YOUR INSTRUCTIONS.
Below are entries; count the lines containing the string "pixels". The answer is that number alone.
==========
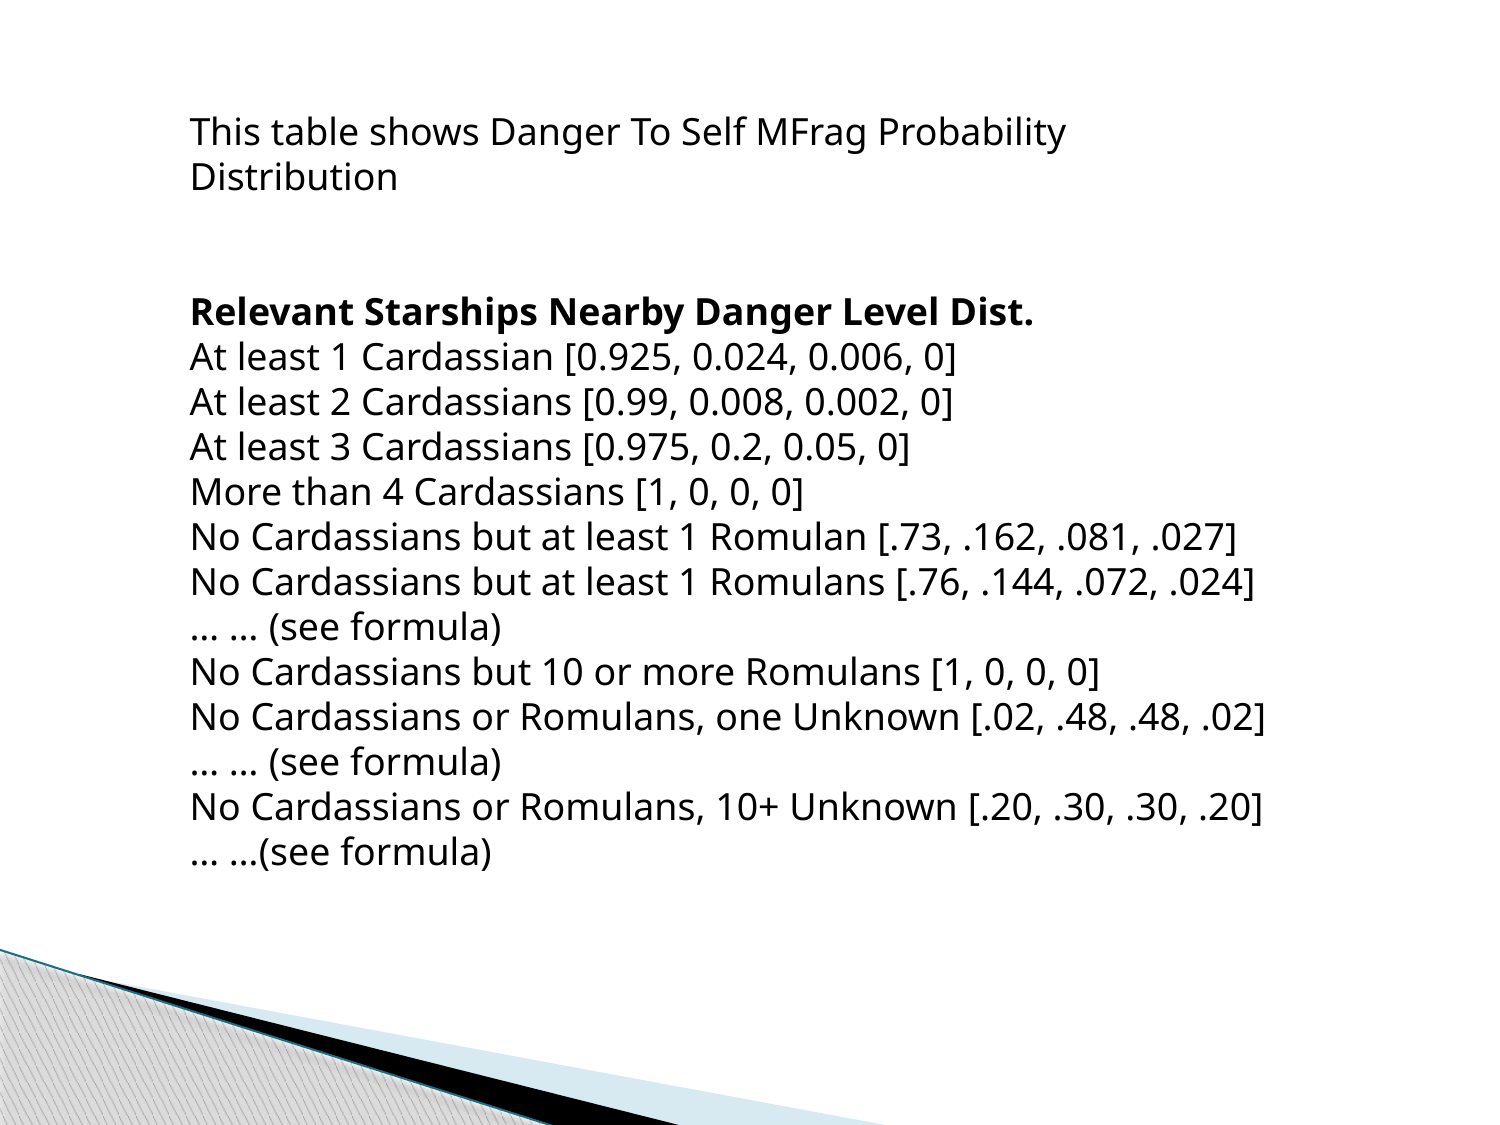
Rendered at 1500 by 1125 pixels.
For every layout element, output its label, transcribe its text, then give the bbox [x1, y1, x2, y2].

text_box This table shows Danger To Self MFrag Probability Distribution Relevant Starships Nearby Danger Level Dist. At least 1 Cardassian [0.925, 0.024, 0.006, 0] At least 2 Cardassians [0.99, 0.008, 0.002, 0] At least 3 Cardassians [0.975, 0.2, 0.05, 0] More than 4 Cardassians [1, 0, 0, 0] No Cardassians but at least 1 Romulan [.73, .162, .081, .027] No Cardassians but at least 1 Romulans [.76, .144, .072, .024] … … (see formula) No Cardassians but 10 or more Romulans [1, 0, 0, 0] No Cardassians or Romulans, one Unknown [.02, .48, .48, .02] … … (see formula) No Cardassians or Romulans, 10+ Unknown [.20, .30, .30, .20] … …(see formula) [174, 100, 1288, 881]
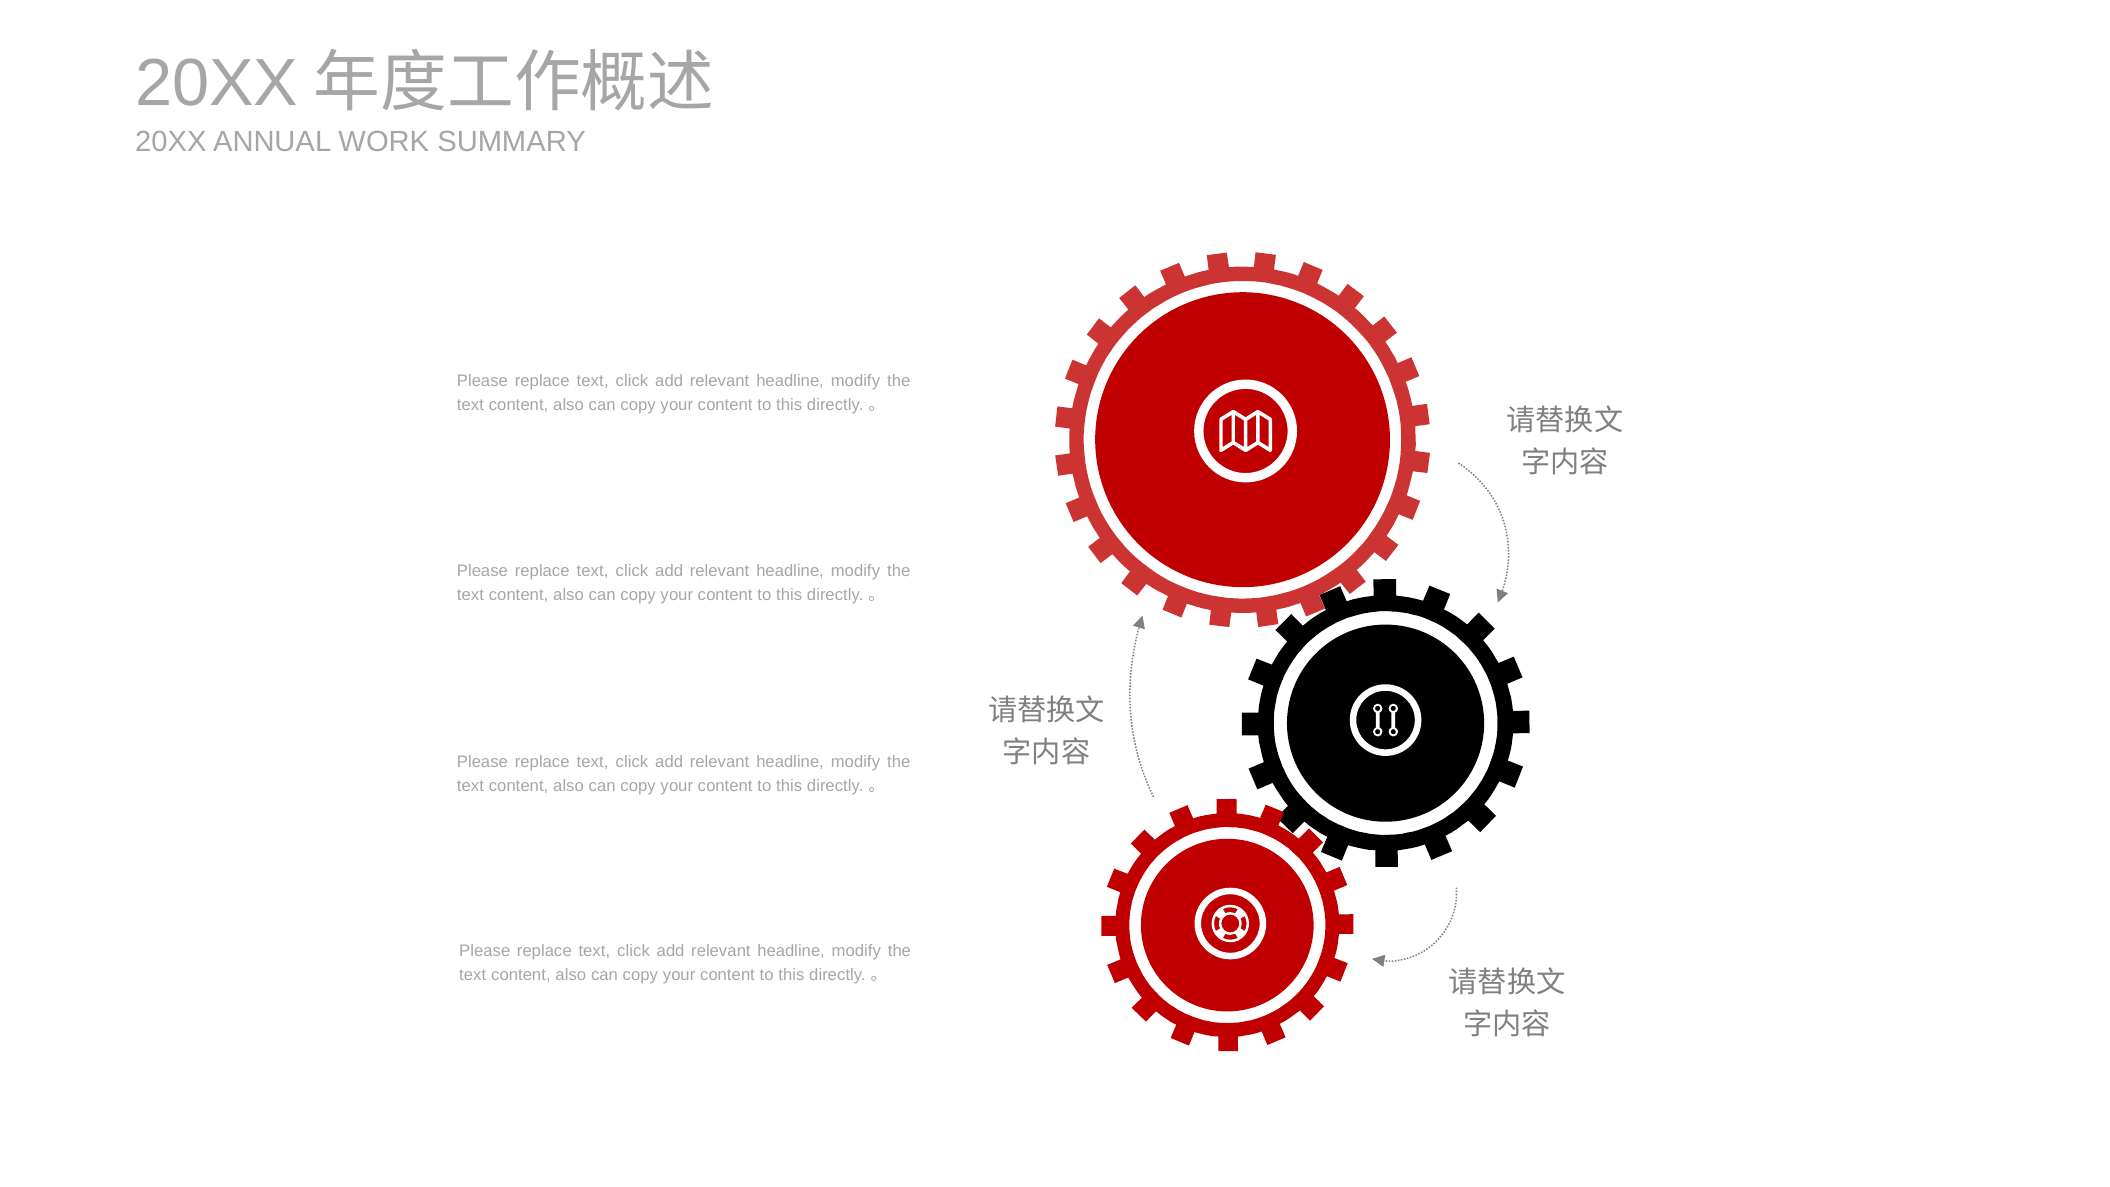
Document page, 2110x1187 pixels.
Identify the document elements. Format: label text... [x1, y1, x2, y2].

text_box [896, 368, 1669, 902]
text_box Please replace text, click add relevant headline, modify the text content, also can copy your content to this directly.。 [439, 547, 896, 636]
text_box Please replace text, click add relevant headline, modify the text content, also can copy your content to this directly.。 [444, 928, 939, 991]
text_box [1194, 379, 1298, 483]
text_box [1349, 684, 1422, 756]
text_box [1194, 887, 1267, 960]
text_box Please replace text, click add relevant headline, modify the text content, also can copy your content to this directly.。 [439, 737, 896, 827]
text_box 请替换文字内容 [1425, 947, 1589, 1032]
text_box 20XX年度工作概述 [135, 38, 783, 119]
text_box Please replace text, click add relevant headline, modify the text content, also can copy your content to this directly.。 [439, 357, 929, 446]
text_box 20XX ANNUAL WORK SUMMARY [135, 122, 596, 158]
==========
YOUR SOLUTION.
2